An embarrassed Netanyahu was forced over the past two weeks to publicly decline the offers to legislate away his legal troubles; muttered in an interview that Likud, not Religious Zionism, would hold on to key ministries like defense and finance; and released a statement from unnamed Likud officials complaining that Ben Gvir “is losing control” and “is drunk on power.”
As he headed into Tuesday’s fateful election, Netanyahu was caught in a vise. Across the aisle are parties stubbornly determined to unseat him and rendered too distrustful by past experience to be swayable. Meanwhile, his own camp is increasingly under the spell of young upstarts determined to control him. It’s too late to reconsider his decision to unify and grow the extremist right, and no clear alternative waits in the wings to jump in and replace them.
Netanyahu entered Election Day pretending everything is okay. All now depends on delivering 61 seats for his camp.

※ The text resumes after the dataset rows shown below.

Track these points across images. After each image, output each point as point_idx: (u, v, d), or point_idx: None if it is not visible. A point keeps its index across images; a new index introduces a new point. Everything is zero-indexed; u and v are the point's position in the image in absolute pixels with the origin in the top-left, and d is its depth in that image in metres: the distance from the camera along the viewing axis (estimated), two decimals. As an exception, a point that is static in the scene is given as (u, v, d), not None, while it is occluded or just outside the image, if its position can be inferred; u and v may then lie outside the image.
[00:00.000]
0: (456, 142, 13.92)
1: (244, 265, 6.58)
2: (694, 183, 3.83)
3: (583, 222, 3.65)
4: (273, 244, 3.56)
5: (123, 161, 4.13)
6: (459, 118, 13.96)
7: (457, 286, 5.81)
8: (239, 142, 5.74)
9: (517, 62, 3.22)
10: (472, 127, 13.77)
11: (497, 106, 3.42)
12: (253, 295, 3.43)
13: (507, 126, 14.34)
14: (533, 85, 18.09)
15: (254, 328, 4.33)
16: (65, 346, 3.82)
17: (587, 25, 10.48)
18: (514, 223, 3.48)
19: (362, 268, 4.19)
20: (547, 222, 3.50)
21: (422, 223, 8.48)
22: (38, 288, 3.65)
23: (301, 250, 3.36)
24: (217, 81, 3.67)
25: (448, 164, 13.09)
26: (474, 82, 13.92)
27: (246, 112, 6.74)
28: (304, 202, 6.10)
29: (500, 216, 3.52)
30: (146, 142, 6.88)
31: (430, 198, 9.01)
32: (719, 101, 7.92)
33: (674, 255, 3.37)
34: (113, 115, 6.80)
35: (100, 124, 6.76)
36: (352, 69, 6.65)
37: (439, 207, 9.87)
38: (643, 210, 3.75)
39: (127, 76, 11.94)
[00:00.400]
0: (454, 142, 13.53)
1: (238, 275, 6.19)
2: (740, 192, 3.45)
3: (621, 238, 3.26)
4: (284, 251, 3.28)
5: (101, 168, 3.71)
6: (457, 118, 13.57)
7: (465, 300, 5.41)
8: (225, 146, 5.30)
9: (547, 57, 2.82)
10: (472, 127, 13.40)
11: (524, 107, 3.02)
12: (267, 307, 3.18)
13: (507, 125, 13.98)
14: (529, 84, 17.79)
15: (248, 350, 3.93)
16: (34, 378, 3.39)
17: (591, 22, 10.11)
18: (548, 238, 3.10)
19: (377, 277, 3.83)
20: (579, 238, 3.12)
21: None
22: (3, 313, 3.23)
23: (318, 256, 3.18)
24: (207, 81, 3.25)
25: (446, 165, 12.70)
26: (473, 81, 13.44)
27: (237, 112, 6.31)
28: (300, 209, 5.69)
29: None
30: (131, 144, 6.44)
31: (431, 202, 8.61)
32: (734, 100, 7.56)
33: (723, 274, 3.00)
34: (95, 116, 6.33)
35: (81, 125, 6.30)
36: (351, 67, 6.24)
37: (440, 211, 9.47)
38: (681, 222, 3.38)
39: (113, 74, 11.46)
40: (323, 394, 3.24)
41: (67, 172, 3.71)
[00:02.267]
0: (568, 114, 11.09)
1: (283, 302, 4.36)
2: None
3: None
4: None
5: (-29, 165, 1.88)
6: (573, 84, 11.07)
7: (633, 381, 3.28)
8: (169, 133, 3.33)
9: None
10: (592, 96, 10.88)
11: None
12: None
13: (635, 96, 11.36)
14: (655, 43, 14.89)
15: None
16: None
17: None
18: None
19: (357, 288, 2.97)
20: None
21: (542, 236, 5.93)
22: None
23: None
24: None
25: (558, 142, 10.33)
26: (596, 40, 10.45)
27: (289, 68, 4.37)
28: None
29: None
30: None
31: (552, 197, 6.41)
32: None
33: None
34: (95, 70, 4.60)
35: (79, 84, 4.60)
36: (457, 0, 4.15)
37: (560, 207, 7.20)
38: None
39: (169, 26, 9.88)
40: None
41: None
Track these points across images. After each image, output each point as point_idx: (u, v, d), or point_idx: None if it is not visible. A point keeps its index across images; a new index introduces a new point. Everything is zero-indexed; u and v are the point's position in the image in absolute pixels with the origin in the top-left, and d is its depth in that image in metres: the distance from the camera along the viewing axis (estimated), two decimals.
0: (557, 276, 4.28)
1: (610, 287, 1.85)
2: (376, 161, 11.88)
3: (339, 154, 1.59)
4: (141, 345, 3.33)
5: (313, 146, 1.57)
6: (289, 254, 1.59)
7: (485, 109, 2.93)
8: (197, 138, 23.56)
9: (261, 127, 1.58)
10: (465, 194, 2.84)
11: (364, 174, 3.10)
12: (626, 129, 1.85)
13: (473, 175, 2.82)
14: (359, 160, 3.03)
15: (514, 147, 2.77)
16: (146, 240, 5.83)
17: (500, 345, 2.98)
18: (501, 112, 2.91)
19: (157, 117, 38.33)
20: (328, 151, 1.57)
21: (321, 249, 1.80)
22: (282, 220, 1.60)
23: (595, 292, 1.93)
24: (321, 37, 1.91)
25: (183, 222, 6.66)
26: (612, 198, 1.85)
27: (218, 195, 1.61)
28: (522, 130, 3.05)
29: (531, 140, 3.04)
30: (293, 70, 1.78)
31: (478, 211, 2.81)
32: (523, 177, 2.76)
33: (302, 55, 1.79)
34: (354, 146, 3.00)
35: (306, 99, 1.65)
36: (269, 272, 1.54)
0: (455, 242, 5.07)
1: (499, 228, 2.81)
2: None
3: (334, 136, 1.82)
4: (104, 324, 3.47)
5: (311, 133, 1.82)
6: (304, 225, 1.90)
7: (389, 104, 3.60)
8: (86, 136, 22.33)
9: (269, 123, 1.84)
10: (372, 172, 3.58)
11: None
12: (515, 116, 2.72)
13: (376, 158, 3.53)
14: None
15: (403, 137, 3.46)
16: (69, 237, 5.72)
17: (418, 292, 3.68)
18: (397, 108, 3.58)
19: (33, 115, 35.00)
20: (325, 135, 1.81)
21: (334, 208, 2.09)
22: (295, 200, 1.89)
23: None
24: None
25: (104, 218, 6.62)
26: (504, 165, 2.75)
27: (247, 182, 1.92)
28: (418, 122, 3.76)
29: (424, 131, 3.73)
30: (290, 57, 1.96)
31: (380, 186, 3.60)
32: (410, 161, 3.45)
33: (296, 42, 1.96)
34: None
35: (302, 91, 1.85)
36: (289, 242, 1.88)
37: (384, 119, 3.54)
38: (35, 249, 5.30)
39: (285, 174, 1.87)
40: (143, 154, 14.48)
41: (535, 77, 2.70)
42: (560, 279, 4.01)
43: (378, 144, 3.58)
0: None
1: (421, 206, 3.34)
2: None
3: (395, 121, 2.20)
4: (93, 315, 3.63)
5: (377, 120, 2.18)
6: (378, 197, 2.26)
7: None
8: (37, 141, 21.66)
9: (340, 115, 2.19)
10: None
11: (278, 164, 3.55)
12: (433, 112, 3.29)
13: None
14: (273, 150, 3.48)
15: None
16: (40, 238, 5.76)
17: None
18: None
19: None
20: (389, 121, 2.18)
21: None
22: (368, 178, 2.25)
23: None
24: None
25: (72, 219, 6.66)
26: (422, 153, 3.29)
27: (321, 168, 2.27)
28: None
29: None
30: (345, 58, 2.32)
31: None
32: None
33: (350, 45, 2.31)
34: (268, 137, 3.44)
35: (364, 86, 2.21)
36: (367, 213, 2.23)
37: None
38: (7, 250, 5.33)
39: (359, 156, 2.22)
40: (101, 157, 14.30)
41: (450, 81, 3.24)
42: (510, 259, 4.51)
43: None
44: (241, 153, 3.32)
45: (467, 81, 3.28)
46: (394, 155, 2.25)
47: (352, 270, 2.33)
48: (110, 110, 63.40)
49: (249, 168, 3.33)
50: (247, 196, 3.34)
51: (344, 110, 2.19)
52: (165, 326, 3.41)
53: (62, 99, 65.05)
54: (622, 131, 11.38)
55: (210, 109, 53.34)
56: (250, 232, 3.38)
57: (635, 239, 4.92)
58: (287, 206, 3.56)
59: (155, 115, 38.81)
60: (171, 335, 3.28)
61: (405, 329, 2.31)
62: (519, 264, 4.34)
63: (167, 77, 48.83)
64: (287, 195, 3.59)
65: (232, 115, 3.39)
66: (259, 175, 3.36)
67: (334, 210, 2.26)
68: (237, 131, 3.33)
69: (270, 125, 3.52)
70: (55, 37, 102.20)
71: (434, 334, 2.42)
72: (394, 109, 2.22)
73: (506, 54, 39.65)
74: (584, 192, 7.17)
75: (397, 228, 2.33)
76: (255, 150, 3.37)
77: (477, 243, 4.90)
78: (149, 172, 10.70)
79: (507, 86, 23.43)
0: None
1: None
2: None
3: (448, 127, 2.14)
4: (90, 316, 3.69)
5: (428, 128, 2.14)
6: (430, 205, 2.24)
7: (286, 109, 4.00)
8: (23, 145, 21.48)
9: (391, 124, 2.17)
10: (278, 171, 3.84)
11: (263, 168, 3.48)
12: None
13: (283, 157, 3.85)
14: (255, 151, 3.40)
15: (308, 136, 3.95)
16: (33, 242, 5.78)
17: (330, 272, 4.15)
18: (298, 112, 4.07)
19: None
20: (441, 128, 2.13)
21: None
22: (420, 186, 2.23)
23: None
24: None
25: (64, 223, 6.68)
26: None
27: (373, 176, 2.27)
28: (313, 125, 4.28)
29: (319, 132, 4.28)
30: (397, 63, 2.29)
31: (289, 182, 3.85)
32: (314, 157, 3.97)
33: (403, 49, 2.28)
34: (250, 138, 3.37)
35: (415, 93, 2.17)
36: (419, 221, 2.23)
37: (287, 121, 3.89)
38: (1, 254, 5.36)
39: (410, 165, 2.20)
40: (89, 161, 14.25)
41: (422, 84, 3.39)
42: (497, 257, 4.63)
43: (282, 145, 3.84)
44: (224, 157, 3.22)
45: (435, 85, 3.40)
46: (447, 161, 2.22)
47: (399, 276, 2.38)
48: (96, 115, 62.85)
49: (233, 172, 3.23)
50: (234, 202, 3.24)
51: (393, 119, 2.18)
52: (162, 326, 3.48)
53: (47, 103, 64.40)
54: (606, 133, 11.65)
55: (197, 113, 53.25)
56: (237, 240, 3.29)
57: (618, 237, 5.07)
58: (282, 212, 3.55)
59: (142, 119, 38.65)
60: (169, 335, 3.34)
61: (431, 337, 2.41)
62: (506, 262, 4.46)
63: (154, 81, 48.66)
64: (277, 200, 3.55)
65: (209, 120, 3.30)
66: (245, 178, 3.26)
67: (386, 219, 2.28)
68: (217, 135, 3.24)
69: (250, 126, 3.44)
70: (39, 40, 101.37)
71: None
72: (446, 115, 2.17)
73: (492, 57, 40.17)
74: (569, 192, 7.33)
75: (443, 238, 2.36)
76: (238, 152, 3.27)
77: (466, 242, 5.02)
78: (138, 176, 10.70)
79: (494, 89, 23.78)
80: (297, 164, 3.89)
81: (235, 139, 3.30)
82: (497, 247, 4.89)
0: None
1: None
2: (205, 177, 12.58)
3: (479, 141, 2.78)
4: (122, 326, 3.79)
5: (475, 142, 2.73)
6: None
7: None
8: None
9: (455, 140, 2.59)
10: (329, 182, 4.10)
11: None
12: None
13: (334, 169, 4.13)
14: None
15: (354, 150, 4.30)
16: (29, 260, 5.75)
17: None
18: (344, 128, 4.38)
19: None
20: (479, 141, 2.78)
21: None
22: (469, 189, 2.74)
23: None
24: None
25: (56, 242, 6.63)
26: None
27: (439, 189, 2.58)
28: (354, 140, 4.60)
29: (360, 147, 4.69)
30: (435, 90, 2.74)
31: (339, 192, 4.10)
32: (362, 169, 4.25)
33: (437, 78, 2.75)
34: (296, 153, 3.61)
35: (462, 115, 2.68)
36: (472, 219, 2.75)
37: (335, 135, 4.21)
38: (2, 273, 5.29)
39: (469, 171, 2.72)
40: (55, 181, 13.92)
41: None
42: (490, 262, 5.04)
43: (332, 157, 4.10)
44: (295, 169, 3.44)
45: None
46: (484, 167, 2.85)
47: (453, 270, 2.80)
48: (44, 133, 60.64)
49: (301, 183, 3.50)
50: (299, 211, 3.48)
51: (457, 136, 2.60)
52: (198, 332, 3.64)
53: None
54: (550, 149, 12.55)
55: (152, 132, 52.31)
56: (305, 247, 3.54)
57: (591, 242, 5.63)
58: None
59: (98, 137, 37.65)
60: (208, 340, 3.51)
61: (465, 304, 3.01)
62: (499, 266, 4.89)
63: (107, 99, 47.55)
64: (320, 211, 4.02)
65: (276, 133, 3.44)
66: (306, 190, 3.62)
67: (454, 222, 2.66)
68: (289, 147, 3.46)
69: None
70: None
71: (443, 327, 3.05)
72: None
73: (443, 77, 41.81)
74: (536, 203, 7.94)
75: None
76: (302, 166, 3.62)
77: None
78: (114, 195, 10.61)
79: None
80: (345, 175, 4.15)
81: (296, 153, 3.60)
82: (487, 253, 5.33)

If he fails, none of this matters; he will find himself in a battle simply to justify his continued leadership of the right.
If, however, he is successfully swept back into power by the far-right surge he’s worked so hard to produce, he will quickly turn his attention to reining in Smotrich and Ben Gvir’s ambitions. The new coalition will be a narrow one, and thus an unstable and likely unhappy one. Its weakest, most resentful link may well be Netanyahu himself.
If they overplay their hand, if they render themselves political threats in their own right by weakening and humiliating Netanyahu, and if the Likud leader sees a path to a sixth election that frees him of his rightist minders, he may well take it. Smotrich and Ben Gvir may find themselves once more in the throes of an election — this time with their great ally and patron determined to clip their wings.